Required work: The records that follow should be returned exactly, pictures excluded.

Data records:
▬▬▬▬▬▬
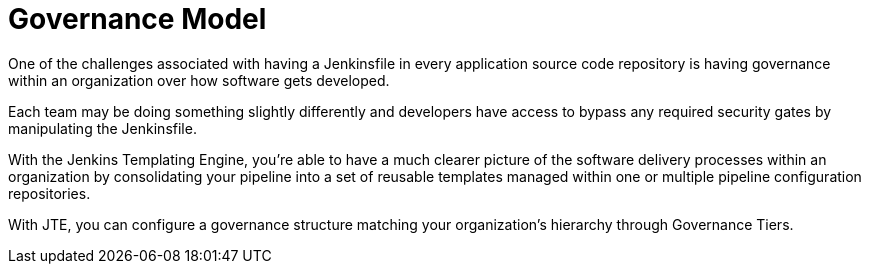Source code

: = Governance Model

One of the challenges associated with having a Jenkinsfile in every application source code repository is having governance within an organization over how software
gets developed.

Each team may be doing something slightly differently and developers have access to bypass any required security gates by manipulating the Jenkinsfile.

With the Jenkins Templating Engine, you're able to have a much clearer picture of the software delivery processes within an organization by consolidating your pipeline
into a set of reusable templates managed within one or multiple pipeline configuration repositories.

With JTE, you can configure a governance structure matching your organization's hierarchy through Governance Tiers.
▬▬▬▬▬▬
Result for this task:
Source code

: = Governance Model

One of the challenges associated with having a Jenkinsfile in every application source code repository is having governance within an organization over how software
gets developed.

Each team may be doing something slightly differently and developers have access to bypass any required security gates by manipulating the Jenkinsfile.

With the Jenkins Templating Engine, you're able to have a much clearer picture of the software delivery processes within an organization by consolidating your pipeline
into a set of reusable templates managed within one or multiple pipeline configuration repositories.

With JTE, you can configure a governance structure matching your organization's hierarchy through Governance Tiers.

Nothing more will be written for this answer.